**PASSAGE TO READ**.
# # #

WireTap often features comedic sketches with recurring characters, like Howard, Gregor, and Josh. Without giving away too much about how the show works, what can you say about the process of writing comedy for the show and how collaboration fits into it?  

It’s all collaboration. Though it depends on the individuals. But there’s always improvising, the sharing of ideas, and a lot of audio editing. Some pieces are more written out than others, though.

You spend a lot of time going back and forth between Montreal and New York as you have dual-citizenship. How much does place influence your writing?

Not so much. I know some people say they have to be here or there to write a sentence but I never understood that. I don’t have that great a sensitivity to place. Maybe I’m thick. You’re in your head when you write. I do like writing in NY, though. Maybe because I like being there in general. I don’t know if the “energy of the city” infuses the writing. I’d say probably not. But it’s fun to write there, though.

You’ve created a duality for yourself through WireTap. There’s Jonathan Goldstein the radio host—who some might describe as a nebbishy, introspective, sensitive fellow, somewhat of an anti-hero. And then there’s Jonathan Goldstein in real-life. This idea of creating a character that is uncannily similar to your own without being outright auto-biographical is something that has been used by other writers as well—I’m thinking of the novelist Philip Roth (who even had a character named “Philip Roth” in one of his books for instance). When you write for the radio show, do you consciously write for Jonathan Goldstein the character or does everything stem from one same voice and work out the differences through performance?

# # #

**ENTRIES SHOWN**.
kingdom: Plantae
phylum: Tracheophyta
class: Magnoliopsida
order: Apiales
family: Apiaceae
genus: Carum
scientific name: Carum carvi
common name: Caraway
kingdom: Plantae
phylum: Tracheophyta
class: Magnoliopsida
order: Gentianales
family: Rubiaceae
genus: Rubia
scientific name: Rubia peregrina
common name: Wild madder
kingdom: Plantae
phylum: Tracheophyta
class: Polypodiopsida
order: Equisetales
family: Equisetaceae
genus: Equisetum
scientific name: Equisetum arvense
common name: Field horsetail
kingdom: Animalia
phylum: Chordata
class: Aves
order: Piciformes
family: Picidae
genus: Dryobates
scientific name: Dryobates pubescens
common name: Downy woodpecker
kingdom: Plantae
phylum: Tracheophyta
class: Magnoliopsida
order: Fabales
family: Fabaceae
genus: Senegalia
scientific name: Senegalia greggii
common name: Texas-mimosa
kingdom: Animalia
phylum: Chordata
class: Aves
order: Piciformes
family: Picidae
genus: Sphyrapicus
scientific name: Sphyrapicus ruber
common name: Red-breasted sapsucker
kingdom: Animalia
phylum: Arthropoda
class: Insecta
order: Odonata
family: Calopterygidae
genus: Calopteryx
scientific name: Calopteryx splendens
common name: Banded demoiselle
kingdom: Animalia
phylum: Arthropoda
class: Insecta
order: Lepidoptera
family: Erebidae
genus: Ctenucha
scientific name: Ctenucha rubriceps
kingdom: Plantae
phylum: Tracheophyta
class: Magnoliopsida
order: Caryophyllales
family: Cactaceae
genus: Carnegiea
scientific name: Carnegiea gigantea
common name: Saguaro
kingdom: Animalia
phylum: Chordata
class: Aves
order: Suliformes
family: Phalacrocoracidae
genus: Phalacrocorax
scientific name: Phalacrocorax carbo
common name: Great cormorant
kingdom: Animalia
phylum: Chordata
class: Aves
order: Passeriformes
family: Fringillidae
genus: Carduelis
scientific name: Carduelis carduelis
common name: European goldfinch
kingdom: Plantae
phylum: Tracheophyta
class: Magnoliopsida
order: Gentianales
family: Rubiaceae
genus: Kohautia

# # #

**PROMPT A**. In the interview, which two cities does the interviewee travel back and forth between?
**PROMPT B**. Retype a section of the interview word for word, beginning at the words "WireTap often features" and stopping after "fits into it?".

**PROBLEM SOLUTION A**. Montreal and New York.

**PROBLEM SOLUTION B**.
WireTap often features comedic sketches with recurring characters, like Howard, Gregor, and Josh. Without giving away too much about how the show works, what can you say about the process of writing comedy for the show and how collaboration fits into it?